Título: Inspirados no ABC, sindicalistas de Volta Redonda testavam seus limites
Autor: Rodrigues, Alexandre
Fonte: O Estado de São Paulo, 09/10/2008, Nacional, p. A8
Volta Redonda
A liderança carismática do sindicalista Juarez Antunes e as eleições municipais de novembro de 1988 elevaram a temperatura do contexto que desencadeou os acontecimentos da histórica greve de Volta Redonda. Inspirados na experiência do ABC paulista, o movimento sindical da cidade testava seus limites. A defesa da correção das perdas do Plano Bresser (1987) nos salários corroídos pela inflação e o turno de seis horas garantido pela nova Constituição uniam os metalúrgicos em torno da ousadia de Juarez.
A massa de metalúrgicos seguia a oratória magnética do líder quase cegamente. Fundador do PT em Volta Redonda, Juarez se elegeu deputado constituinte em 1986 pelo PDT, mas sempre voltava à porta da usina para liderar as greves. Naquele ano, concorria à prefeitura. Foi eleito sob a comoção da tragédia, mas morreu num acidente obscuro três meses depois. Para alguns, esticou a greve por 17 dias para se beneficiar eleitoralmente. Para outros, arriscou a eleição já garantida para dar voz aos metalúrgicos.
"Quando a CSN começou a aceitar as reivindicações, que eram justas, perguntei a Juarez se não era a hora de acabar a greve. Ele me disse: ?A greve tem que acabar devagar", lembra Marino Clinger, prefeito de Volta Redonda na época. Correligionário de Juarez, ele hoje tem dúvidas sobre as motivações do líder. A eleição de Luiza Erundina para a Prefeitura de São Paulo também foi atribuída à comoção nacional pela tragédia.
O general da reserva Carlos Eduardo Jansen liderou, ainda como coronel, o grupo de 700 militares que executou a ordem de invasão do general Lopes da Silva. Para ele, os sindicalistas provocaram o confronto para influenciar nas eleições e ambicionavam impor uma derrota ao Exército, que ainda tutelava o governo de José Sarney.
"Foi uma ação de certos segmentos sindicais para aumentar a densidade eleitoral de determinadas agremiações políticas radicais, de esquerda", acredita o general.
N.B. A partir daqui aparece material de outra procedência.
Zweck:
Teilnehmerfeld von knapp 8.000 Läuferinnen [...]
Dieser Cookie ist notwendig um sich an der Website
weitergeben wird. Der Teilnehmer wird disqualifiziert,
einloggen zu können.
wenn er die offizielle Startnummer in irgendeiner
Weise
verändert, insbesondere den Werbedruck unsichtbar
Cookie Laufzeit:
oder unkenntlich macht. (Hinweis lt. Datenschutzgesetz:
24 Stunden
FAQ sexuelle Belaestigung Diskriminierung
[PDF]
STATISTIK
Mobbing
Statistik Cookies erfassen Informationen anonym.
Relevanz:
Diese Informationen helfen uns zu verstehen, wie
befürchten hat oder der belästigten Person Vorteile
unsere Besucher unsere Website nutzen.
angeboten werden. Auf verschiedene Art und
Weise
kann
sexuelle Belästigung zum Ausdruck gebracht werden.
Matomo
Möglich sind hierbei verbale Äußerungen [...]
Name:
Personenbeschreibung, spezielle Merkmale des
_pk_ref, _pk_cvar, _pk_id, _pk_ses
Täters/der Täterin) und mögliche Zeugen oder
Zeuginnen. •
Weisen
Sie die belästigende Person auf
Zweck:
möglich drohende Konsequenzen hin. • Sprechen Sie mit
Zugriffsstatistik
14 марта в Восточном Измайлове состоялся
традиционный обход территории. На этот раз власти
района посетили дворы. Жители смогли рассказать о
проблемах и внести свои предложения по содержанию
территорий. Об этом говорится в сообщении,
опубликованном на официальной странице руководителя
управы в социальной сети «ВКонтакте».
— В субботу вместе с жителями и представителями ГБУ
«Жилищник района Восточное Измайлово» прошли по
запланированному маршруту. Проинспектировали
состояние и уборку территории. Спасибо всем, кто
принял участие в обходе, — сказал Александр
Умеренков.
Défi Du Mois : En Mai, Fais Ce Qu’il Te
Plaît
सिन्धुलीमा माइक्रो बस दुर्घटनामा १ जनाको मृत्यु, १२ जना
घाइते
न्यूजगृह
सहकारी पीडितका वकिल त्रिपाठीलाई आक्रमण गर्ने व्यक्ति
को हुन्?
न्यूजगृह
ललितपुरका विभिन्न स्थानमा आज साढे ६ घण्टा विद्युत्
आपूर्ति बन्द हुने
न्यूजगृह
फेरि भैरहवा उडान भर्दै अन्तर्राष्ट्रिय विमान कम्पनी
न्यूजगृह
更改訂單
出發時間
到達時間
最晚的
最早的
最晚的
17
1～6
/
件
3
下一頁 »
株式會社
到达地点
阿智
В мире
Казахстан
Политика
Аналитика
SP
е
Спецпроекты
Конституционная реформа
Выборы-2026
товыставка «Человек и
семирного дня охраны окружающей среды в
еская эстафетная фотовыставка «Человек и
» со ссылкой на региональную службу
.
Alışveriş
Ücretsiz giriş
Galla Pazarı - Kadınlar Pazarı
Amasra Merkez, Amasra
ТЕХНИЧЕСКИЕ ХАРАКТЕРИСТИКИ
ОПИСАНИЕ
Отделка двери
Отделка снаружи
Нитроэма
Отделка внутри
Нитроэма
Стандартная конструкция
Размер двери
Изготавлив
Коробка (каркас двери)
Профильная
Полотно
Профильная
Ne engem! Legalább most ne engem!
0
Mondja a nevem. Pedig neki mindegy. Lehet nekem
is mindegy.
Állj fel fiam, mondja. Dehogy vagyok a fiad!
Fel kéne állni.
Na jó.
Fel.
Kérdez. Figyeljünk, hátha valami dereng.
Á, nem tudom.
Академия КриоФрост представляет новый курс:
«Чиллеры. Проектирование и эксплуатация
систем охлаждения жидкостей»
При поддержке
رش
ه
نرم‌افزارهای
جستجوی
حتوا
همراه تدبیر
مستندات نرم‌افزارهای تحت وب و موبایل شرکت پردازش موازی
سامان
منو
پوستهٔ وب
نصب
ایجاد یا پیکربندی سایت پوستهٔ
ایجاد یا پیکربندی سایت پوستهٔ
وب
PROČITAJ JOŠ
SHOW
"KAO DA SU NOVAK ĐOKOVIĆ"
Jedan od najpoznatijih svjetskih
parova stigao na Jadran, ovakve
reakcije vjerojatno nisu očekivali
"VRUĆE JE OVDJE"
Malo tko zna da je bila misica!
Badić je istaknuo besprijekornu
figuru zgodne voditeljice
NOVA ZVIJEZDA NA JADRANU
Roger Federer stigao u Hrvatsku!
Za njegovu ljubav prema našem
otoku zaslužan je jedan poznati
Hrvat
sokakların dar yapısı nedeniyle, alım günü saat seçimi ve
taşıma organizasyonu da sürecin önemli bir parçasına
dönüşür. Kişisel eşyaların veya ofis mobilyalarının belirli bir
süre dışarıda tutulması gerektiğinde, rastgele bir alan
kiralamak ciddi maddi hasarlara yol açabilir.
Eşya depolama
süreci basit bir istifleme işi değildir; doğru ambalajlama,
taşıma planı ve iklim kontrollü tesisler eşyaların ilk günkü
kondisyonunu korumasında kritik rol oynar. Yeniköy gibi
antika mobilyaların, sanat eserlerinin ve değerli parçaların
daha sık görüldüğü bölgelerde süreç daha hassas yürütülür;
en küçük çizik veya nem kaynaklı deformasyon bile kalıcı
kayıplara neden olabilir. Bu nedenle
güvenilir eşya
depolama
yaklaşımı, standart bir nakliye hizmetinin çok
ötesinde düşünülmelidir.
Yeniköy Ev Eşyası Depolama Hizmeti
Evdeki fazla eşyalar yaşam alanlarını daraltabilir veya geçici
Ele sustenta que havia entre os operários agitadores que disseminavam táticas de guerrilha, mas seus soldados só tinham ordem de atirar para se defender. "Não pensei encontrá-los tão bem adestrados. A disciplina da minha tropa foi essencial. Naquele quadro, tinha tudo para evoluir para cinco Carandirus se alguém perdesse a cabeça."
Vanderlei Barcelos, um dos dirigentes do sindicato na época, diz que os soldados "atiravam em tudo o que se mexia". "Sabia que teria enfrentamento, mas não esperava que atirassem. Vi que haveria morte quando percebi que as balas no nosso ouvido eram de verdade. Morreu pouca gente."
Aos 85 anos, o bispo emérito de Volta Redonda, d. Waldyr Calheiros, vê nas alegações dos militares fantasias para justificar um massacre premeditado. Ele testemunhou a tensa reunião entre Juarez, o presidente da CSN, Juvenal Osório, o prefeito Clinger e Lopes Silva, em que o oficial não ouviu, apenas falou. "Ele disse que as mortes deveriam servir de exemplo", conta o bispo, para quem falta a condenação dos comandantes da invasão. "Também não perdoaria os que atiraram. Deveriam ter se negado a matar inocentes."
Foi nas mesas de negociação daquela greve que d. Waldyr ouviu pela primeira vez a discussão sobre a privatização da CSN, ocorrida em 1993. Desde então, a empresa reduziu dois terços dos postos de trabalho, levando Volta Redonda a uma crise. Com a desarticulação dos trabalhadores, a nova direção da CSN conseguiu a adesão do sindicato, que concordou com a revogação do turno de 6 horas, maior conquista de 88. Vinte anos depois, a empresa aceitou retomar o regime este ano, depois de uma tímida greve em 2007, a primeira em 17 anos. "Começamos tudo de novo", constata Bartolomeu Citeli, um dos grevistas históricos, que voltou ao sindicato.